Namun, di tengah reruntuhan kegagalannya, Paul tidak menyerah. Ia menghadiri lelang atas aset perusahaannya sendiri dan, dengan hanya sekitar $750 yang berhasil ia kumpulkan, ia membeli kembali bagian dari bisnisnya—alat pengganti baterai.
Dari sisa-sisa yang kecil itu, Paul membangun perusahaan baru. Perusahaan yang akhirnya sukses besar, tempat ia mengabdikan hidupnya hingga pensiun, dan nama yang kini dikenal hampir di seluruh dunia, dan pernah kita dengar, yaitu Motorola.
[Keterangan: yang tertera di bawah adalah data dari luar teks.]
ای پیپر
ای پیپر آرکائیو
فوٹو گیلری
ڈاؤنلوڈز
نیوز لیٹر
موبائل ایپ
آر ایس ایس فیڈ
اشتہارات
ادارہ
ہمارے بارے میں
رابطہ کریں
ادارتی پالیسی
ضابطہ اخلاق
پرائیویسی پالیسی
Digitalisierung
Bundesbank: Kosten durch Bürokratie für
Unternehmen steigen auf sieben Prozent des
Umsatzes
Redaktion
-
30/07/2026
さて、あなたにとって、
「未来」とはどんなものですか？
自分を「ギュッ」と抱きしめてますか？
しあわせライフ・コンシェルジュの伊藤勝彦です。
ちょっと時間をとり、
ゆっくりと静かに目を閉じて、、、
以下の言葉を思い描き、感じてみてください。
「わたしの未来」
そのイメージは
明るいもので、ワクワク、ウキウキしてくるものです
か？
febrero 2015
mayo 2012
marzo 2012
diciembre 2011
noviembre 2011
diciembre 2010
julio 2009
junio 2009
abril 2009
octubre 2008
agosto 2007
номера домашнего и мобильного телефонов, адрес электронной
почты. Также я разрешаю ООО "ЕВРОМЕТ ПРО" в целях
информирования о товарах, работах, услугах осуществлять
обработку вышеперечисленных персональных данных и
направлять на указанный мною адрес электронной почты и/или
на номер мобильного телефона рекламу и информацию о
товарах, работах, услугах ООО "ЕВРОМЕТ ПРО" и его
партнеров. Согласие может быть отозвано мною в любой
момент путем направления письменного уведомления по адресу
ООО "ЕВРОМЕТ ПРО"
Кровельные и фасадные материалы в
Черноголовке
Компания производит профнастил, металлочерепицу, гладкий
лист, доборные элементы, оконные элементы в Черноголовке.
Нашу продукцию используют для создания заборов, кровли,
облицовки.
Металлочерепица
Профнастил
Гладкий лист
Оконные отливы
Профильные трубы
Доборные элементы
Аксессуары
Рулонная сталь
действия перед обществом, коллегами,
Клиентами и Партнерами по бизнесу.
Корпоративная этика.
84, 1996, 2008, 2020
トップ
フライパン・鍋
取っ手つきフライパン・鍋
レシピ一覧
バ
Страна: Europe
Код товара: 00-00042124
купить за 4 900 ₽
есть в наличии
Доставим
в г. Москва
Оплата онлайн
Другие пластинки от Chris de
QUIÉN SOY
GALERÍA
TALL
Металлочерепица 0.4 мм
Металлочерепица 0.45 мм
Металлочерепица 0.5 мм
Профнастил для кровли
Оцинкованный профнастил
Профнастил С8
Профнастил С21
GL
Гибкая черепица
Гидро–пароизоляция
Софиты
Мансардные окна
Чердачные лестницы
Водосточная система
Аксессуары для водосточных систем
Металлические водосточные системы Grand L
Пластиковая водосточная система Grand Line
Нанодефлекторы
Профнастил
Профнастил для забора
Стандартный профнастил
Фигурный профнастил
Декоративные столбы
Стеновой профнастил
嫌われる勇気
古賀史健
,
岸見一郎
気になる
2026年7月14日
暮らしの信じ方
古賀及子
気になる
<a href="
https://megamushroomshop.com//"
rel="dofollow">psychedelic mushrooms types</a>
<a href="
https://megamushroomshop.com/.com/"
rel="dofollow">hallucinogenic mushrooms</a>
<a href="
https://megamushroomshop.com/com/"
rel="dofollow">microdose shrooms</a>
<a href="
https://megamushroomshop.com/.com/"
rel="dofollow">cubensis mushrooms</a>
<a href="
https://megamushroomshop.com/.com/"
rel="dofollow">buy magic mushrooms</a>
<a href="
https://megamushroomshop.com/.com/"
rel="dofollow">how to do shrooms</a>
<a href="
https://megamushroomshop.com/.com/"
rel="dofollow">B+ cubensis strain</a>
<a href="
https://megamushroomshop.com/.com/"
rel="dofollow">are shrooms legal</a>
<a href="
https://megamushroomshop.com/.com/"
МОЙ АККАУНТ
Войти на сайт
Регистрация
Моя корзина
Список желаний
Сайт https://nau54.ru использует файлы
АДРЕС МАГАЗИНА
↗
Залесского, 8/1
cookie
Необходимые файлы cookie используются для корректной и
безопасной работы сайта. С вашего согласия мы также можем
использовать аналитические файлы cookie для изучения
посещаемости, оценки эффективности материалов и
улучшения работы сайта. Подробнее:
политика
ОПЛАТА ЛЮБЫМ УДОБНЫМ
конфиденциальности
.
Kisah Paul Galvin mengajarkan kita bahwa kegagalan bukanlah akhir dari segalanya. Bahkan, dalam perspektif iman Kristen, kegagalan bisa menjadi alat Tuhan untuk membentuk, mengarahkan, dan mempersiapkan kita menuju rencana-Nya yang lebih besar. Lelah, kalah itu biasa, tetapi menyerah pasrah adalah pilihan.
Firman Tuhan berkata:
Yeremia 29:11, "Sebab Aku ini mengetahui rancangan-rancangan apa yang ada pada-Ku mengenai kamu, demikianlah firman TUHAN, yaitu rancangan damai sejahtera dan bukan rancangan kecelakaan, untuk memberikan kepadamu hari depan yang penuh harapan."
Mungkin saat ini kita merasa sedang berada di titik terendah dalam hidup, ataupun kegagalan, dan kekalahan. Mungkin juga merasa semua yang kita usahakan sia-sia saja, bahkan ingin menyerah. Tetapi jangan menyerah.
Seperti Paul Galvin, tetaplah percaya bahwa Tuhan belum selesai dengan hidup kita masing-masing. Ia memiliki rancangan dan rencana terindah. Terkadang, justru dari puing-puing kegagalan itulah Tuhan membangun sesuatu yang jauh lebih besar daripada yang pernah kita bayangkan. Tetaplah bertahan, bangkitlah dari kegagalan serta keputusasaan.